Demand for quality among high-income consumers has made the luxury market resilient.

Targeting Millennials and Gen Zers in the U.S., China and UAE drives luxury market growth. Resale and metaverse marketing make luxury more accessible to younger adults who seek prestige and elegance.

Sadly, amid economic hardship and rising crime, luxury shoppers could become targets for theft.

John Lietsch
Active Member
1 year ago

I don’t think that some of the factors Bain highlights are fundamental enough to be sustainable over the long term. However what’s exciting to watch is the convergence of digital and physical in the luxury goods space. Luxury goods retailers are leading in the use of livestream shopping and shoppable videoconferencing to offer highly personalized, online experiences that mirror those once limited to physical retail.

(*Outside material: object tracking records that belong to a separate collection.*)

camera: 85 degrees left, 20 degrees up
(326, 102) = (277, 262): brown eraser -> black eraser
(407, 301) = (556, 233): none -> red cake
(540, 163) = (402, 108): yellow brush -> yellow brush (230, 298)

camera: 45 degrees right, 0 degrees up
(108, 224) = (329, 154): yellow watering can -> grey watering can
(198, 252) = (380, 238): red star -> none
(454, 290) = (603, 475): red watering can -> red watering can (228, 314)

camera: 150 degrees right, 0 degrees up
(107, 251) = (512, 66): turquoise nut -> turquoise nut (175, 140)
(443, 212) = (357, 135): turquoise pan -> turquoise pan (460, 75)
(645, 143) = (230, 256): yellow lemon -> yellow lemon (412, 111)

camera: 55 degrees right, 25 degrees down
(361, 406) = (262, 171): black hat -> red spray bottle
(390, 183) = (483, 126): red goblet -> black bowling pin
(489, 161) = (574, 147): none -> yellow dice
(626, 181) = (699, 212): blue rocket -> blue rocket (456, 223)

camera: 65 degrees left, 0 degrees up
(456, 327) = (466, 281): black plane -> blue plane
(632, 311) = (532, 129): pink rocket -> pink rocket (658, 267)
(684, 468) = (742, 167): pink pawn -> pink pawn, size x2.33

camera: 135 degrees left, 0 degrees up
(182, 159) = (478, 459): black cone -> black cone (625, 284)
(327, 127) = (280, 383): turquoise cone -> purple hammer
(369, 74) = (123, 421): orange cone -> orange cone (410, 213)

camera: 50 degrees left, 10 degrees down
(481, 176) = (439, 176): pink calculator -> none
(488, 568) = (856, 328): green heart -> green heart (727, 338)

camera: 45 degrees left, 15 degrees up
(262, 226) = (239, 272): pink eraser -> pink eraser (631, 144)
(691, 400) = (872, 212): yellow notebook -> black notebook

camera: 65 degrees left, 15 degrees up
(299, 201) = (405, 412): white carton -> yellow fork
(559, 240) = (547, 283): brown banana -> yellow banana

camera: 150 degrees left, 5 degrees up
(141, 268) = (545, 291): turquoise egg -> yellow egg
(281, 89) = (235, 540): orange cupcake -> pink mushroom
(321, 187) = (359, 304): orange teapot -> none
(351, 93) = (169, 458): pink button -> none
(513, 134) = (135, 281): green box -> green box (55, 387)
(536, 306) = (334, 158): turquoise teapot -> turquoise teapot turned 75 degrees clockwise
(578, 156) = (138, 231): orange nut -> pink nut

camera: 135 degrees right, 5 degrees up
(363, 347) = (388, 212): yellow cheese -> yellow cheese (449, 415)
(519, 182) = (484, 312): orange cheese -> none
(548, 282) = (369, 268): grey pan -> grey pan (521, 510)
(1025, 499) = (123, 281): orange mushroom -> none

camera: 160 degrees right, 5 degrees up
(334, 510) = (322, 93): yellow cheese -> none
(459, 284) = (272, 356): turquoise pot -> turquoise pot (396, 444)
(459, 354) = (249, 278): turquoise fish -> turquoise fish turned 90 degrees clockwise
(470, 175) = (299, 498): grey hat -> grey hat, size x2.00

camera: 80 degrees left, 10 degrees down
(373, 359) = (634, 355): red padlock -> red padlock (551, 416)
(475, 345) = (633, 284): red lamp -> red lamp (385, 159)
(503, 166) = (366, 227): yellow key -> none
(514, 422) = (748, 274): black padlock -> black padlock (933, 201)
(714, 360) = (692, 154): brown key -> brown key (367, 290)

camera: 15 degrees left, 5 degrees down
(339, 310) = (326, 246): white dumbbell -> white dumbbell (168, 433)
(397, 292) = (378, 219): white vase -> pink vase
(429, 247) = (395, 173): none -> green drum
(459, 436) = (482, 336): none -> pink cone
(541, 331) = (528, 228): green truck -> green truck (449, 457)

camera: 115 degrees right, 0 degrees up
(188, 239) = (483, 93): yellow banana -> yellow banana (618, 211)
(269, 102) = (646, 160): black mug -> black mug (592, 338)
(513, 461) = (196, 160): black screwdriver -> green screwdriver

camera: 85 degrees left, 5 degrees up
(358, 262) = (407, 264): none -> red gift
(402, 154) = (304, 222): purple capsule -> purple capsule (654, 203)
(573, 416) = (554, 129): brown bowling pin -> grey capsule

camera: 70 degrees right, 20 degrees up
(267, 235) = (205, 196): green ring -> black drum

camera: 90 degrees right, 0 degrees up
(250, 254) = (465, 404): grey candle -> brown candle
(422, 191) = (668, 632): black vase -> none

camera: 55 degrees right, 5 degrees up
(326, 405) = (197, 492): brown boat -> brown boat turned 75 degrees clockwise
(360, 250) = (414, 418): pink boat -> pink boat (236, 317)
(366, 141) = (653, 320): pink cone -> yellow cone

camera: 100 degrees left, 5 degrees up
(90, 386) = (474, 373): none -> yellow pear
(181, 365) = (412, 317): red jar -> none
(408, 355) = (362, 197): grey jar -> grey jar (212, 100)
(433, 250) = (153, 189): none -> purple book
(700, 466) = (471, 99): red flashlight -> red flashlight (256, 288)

Customer-centricity and fashion’s connection to identity are sticky and the feeling of being a VIC is a powerful tool in luxury’s battle for the high income wallet; a wallet that has proven to be recession resistant.

Shep Hyken
Active Member
1 year ago

No sector is completely immune to economic downturns, however we are in unique times. I believe we’re still experiencing some positive impact from 2020-2021, where people spent more money on “things” than experiences (travel) because of the COVID-19 lock-down.

Jeff Sward
Noble Member
1 year ago

Sure, luxury retail is recession-resistent, but that’s of small comfort in the grand scheme of things. So the well-to-do can keep shopping. Great. I’d feel much better about the economy as a whole if I read about and witnessed a newly energized middle market. A continuing bifurcation of retail doesn’t feel like a healthy path to to be traveling.

Andrew Blatherwick
Member
1 year ago

Luxury is more resilient because high earners have discretionary spend for experiences and luxury goods, they do not have to trade one off against another. Also younger consumers are buying less “stuff” but when they do spend they look for quality and brand recognition.

Mohamed Amer, PhD
Mohamed Amer, PhD
Active Member
1 year ago

I’ll stick with what LVMH’s Mr. Anish Melwani said, “there’s no such thing as being immune from recession.” The lag is longer for the most affluent in society, with the luxury segment being the last to feel the impact of the negative wealth effect.

Patrick Jacobs
1 year ago

The push for growth in digital experiences and omnichannel practices is a huge takeaway for retailers looking at luxury for guidance. These investments will definitely pay off as demographics evolve. Connecting experiences that sync physical stores with the online journey will aid in increasing market share.

As retailers make these efforts to be more available, I would assume there would also be a strong desire to remain exclusive. Maintaining that balance can be tricky.

Trusted Member
1 year ago

Luxury retailing is always less susceptible to economic downturns for three reasons:

1. Many consumers of luxury items are sold to consumers who are not affected much, if at all, by economic downturns.

2. Despite weaker economies, middle-income consumers will still purchase “affordable luxury” items, such as clothes, shoes, jewelry, and even cars, because they believe they can pay for these items over time in affordable amounts.

3. Retailers of luxury consumer goods are not reliant on nearly as much “traffic” as are merchandisers of mass marketed products. Luxury items tend to be destination items.

Exceptions exist to every theory; however, these factors are trends proven over time.